There are more options for tenants and greater flexibility to accommodate people with different public housing needs if you do not just have these standard, uniform multi-dwelling facilities. I do not think that large-scale public housing is either necessary or the solution to housing problems in the ACT. It is certainly my preference to see people encouraged to enter the private market whenever possible and become autonomous from the government. Even though I know that the opposition have criticised the new land rent scheme, to me it gives some group in Canberra a chance to get into the housing market. Anything we can do to give people their own sense of autonomy, their own home, even with limitations in their financial position, I think is a good step forward for people’s self-respect.

Where public housing does exist, it is crucial to ensure that Housing ACT enforces proper standards to ensure that residents are not negatively affected by bad tenants. There are certainly opportunities for further reform in this area.
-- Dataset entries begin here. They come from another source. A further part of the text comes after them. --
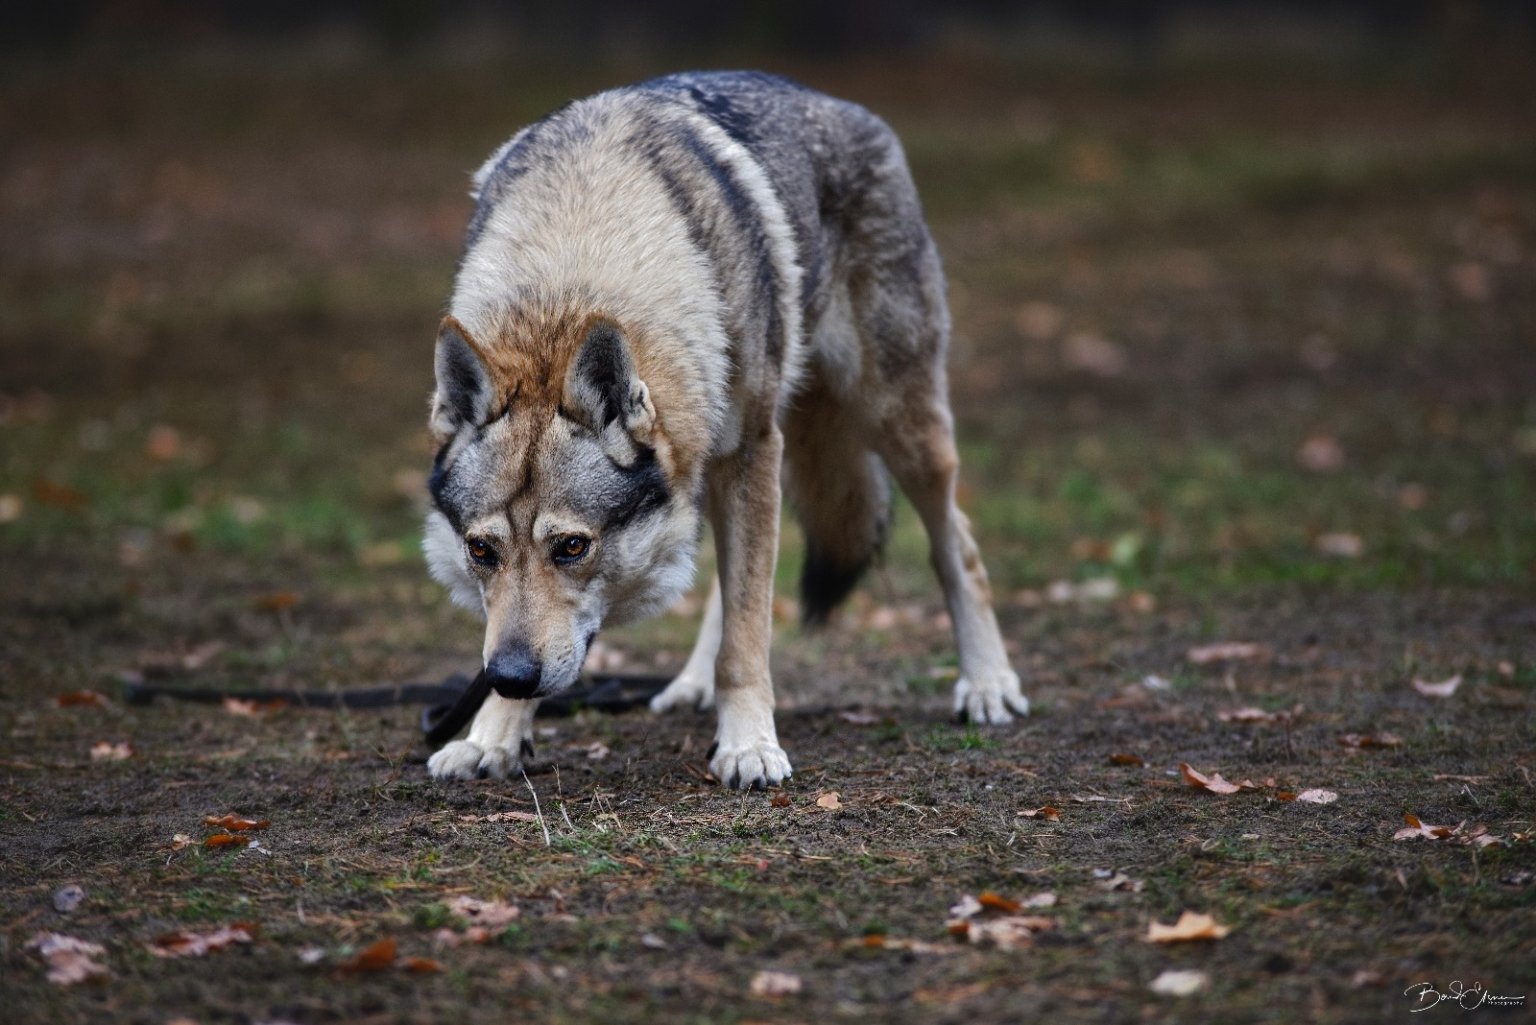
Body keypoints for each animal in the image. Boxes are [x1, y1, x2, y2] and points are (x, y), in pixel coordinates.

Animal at [422, 71, 1028, 789]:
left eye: (571, 547)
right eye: (480, 550)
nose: (511, 677)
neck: (569, 272)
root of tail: (842, 104)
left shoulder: (754, 451)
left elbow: (748, 633)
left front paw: (749, 746)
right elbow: (735, 601)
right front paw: (490, 736)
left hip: (897, 426)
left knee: (955, 543)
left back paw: (987, 683)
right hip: (718, 466)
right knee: (726, 583)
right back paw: (691, 685)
However, I am glad to see that the government is moving away from the previous model of large-scale public housing concentrated in large complexes.

MR PRATT (Brindabella) (10.00): I have a number of very significant concerns that need to be put on the record on the issue of public government provided housing. The government has a responsibility to select tenants for government housing who are most needy but who also can be trusted to be good neighbours. Good neighbours do not have to be extroverts—they can keep entirely to their own private lives—but they should at least be peaceful, law-abiding and respectful of others.